**How to complete this task**:
Of the lines in the material below, print only those from the one containing "[1061,490,1117,514] puck, ->" to the one containing "[108,157,438,178] !(https://i.imgur.com/jR17sB8.png) ->", ends included, exactly as written and without pictures.
───── Data for this task
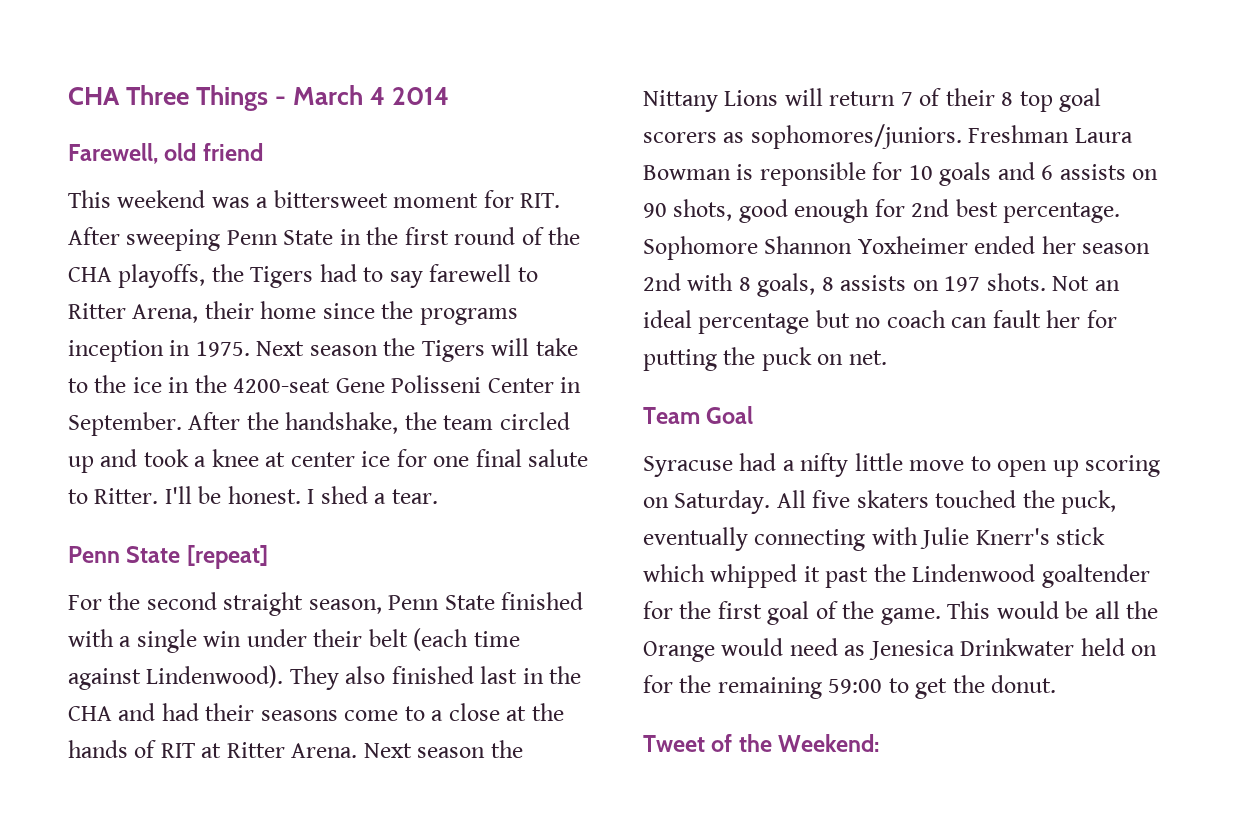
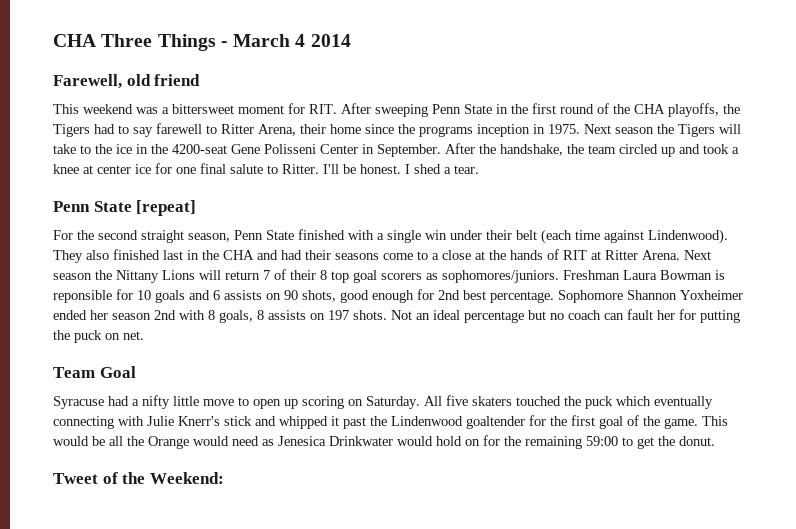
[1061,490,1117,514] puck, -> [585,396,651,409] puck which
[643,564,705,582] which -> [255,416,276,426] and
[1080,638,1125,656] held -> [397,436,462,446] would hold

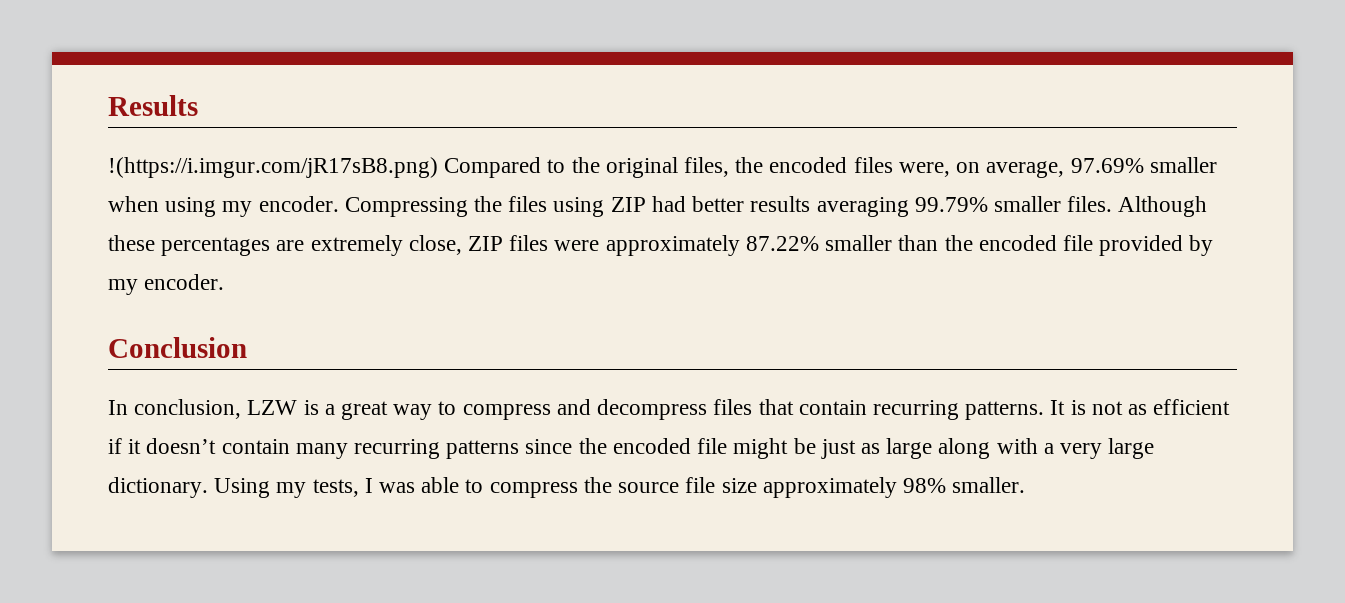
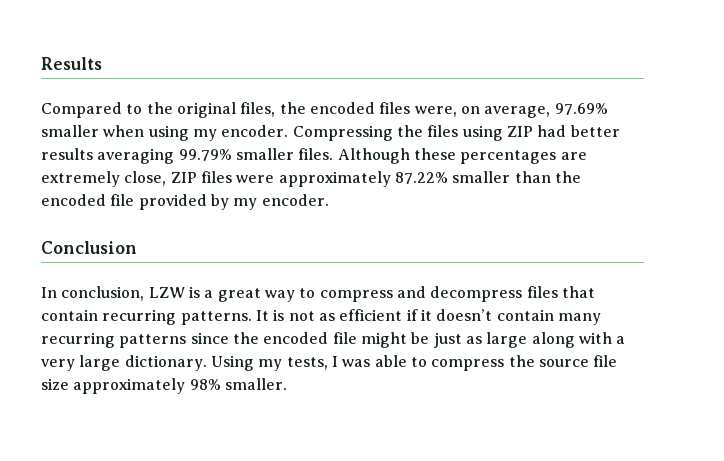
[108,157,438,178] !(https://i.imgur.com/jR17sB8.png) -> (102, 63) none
──────────
───── Data for this task
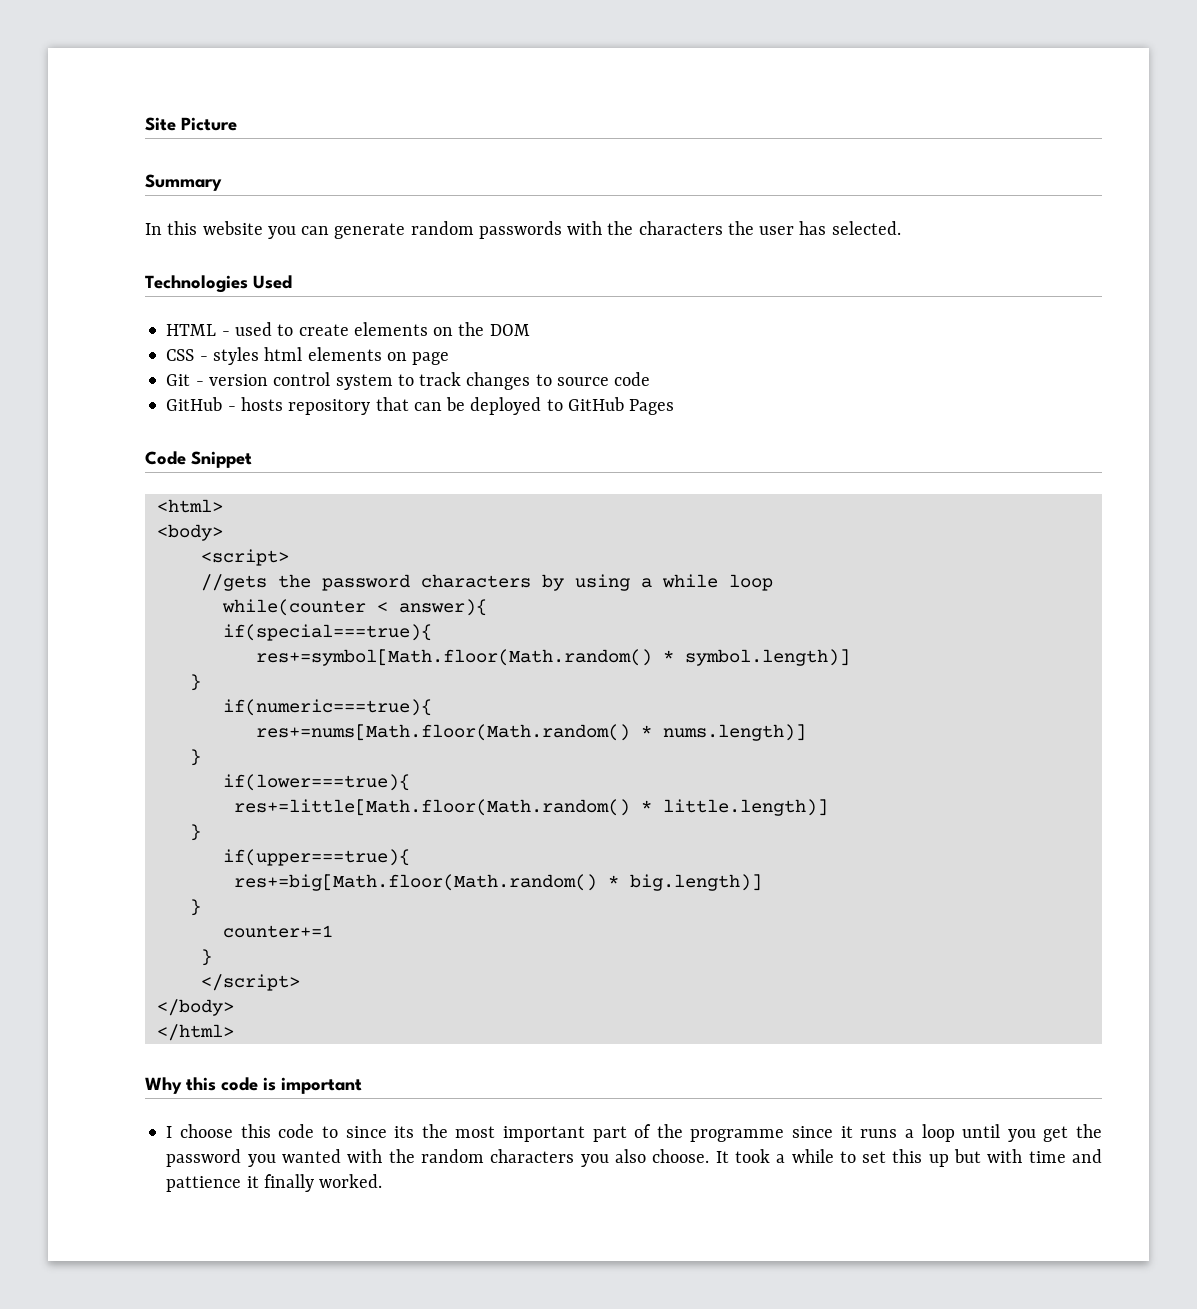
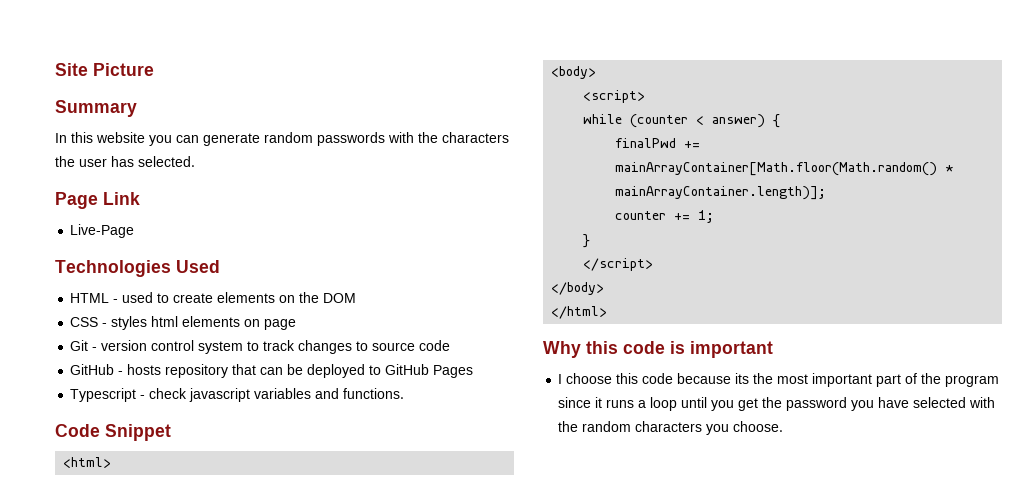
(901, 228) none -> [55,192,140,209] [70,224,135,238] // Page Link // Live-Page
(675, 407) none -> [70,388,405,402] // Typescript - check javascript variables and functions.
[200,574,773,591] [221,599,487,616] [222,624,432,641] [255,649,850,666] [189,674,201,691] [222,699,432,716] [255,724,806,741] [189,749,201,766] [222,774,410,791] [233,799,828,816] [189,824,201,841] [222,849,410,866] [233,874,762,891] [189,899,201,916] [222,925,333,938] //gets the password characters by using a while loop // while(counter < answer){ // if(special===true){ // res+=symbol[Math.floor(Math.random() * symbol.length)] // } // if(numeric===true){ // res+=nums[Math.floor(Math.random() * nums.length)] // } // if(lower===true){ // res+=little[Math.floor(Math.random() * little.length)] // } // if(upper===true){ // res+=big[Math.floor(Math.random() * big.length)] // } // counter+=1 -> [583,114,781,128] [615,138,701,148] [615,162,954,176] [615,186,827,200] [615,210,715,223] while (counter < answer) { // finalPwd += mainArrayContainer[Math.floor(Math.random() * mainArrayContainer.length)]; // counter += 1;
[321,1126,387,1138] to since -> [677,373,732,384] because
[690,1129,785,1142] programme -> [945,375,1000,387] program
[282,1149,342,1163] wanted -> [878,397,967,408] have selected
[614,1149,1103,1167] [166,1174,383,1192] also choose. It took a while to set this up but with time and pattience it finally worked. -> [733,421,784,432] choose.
──────────
───── Data for this task
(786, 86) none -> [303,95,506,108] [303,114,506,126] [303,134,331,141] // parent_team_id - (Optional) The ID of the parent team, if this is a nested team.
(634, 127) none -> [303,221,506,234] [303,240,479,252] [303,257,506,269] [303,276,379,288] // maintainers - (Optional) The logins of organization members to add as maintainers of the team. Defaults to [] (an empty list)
──────────
**Solution to the problem**:
[1061,490,1117,514] puck, -> [585,396,651,409] puck which
[643,564,705,582] which -> [255,416,276,426] and
[1080,638,1125,656] held -> [397,436,462,446] would hold

[108,157,438,178] !(https://i.imgur.com/jR17sB8.png) -> (102, 63) none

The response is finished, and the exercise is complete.